The writer, Jonathan Morris (who, like Nigel Fairs, author of The Blue Tooth, was a childhood fan of the Doctor in question), also has previous form. He penned the BBC Books Who novel Festival of Death, a book that's up there with Gareth Roberts' celebrated Fourth Doctor/Romana Missing Adventures in terms of capturing the best aspects of the era (while avoiding the worst aspects of it: the often shoddy production values).

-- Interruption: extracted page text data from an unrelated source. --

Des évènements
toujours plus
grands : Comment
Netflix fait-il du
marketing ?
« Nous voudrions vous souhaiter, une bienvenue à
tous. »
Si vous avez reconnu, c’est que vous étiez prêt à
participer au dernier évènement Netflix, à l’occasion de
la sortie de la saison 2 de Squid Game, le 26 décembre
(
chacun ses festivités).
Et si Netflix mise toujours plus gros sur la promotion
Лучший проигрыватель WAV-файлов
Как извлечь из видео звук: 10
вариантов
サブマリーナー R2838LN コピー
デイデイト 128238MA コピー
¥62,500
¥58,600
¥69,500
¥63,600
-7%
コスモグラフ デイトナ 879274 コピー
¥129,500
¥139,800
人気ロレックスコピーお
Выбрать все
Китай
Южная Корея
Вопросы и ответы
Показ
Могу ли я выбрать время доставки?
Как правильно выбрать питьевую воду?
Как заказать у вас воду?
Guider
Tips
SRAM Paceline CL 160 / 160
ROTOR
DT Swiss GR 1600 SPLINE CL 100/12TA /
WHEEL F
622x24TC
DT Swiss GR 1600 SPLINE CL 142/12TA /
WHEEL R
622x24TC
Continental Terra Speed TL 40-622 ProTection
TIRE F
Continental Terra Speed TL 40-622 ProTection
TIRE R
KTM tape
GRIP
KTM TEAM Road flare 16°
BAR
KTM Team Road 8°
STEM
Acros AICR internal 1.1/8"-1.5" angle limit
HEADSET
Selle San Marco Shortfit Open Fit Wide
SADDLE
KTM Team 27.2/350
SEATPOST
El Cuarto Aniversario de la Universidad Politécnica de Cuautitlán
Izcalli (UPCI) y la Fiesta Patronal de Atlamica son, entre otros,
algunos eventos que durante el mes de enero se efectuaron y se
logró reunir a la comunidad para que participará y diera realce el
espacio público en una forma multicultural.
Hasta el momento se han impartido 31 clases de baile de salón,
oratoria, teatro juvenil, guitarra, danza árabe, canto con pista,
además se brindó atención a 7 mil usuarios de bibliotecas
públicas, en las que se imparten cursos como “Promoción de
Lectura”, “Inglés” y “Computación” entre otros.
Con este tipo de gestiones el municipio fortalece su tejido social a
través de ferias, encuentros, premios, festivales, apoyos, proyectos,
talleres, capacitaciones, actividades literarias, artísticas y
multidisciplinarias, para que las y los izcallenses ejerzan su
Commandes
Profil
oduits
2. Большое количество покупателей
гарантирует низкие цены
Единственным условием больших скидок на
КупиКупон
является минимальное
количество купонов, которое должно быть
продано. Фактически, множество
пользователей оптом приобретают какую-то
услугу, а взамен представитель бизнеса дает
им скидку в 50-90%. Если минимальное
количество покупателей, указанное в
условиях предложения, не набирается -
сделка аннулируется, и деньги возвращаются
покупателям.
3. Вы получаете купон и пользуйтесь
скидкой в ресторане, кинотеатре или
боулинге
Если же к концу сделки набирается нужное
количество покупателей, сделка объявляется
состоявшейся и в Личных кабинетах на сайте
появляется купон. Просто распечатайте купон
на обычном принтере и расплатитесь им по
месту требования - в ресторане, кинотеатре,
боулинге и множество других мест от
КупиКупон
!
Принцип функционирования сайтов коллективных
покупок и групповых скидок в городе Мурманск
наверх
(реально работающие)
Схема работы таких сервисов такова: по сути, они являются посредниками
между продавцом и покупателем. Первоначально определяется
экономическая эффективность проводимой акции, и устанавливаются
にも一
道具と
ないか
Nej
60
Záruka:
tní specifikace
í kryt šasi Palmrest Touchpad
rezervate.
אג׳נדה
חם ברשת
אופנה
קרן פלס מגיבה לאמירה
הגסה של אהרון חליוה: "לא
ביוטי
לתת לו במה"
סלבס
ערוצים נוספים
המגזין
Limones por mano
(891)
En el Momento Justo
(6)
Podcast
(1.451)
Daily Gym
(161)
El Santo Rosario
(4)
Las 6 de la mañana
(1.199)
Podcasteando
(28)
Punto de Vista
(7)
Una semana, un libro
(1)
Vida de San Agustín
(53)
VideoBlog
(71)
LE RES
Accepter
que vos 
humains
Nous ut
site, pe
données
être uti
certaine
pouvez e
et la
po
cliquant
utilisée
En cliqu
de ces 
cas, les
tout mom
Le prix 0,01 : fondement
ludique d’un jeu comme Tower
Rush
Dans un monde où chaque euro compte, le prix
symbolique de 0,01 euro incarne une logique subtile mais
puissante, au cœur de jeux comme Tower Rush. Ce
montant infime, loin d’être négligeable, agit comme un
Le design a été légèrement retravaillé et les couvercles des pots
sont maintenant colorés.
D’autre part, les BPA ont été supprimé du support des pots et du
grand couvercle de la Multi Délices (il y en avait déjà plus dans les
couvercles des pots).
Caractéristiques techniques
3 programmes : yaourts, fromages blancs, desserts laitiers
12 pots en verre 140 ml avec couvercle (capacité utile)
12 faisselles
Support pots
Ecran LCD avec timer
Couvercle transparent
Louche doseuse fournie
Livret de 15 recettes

The author achieves this once again (you can easily imagine Tom Baker uttering "Ahhhhh"s and bursting through doors just as Morris and Ward describe here) though the narrative does stray beyond that era in a couple of respects. The health spa location is deliberately reminiscent of the setting of the Bubbles DeVere sketches in that more recent Tom Baker vehicle, Little Britain. A more amiable equivalent of Bubbles is present in the rotund form of Cibella Bing, who, like Bubbles, says "Darling" a lot and ends up naked (albeit unwillingly). There's also a thinner, more sinister and more orange version of Marjorie Dawes, in the guise of resident fat-fighter Dame Karna (guest voice Marcia Ashton).

The Beautiful People also recalls an earlier period, in that the Doctor is absent for two entire chapters in the middle of the story, just like when William Hartnell and Patrick Troughton used to go on holiday for an episode or two during the 1960s. As in The Horns of Nimon, Romana takes charge very effectively in the Doctor's absence.

At one point, Romana recalls stopping her hearts in Destiny of the Daleks, which would seem to contradict Mark Michalowski's short story The Lying Old Witch in the Wardrobe (from Big Finish's second Short Trips anthology, Companions). The short story revealed that Romana was actually replaced by a shapeshifter called Iraj, a personification of the TARDIS itself, for the duration of the Dalek serial. Perhaps the TARDIS subsequently convinced Romana, telepathically, that she had experienced the adventure herself. How perplexing - I'm retconning a retcon!

Such potential confusion aside, this talking book is terrific fun. Please, Big Finish, can we have some more?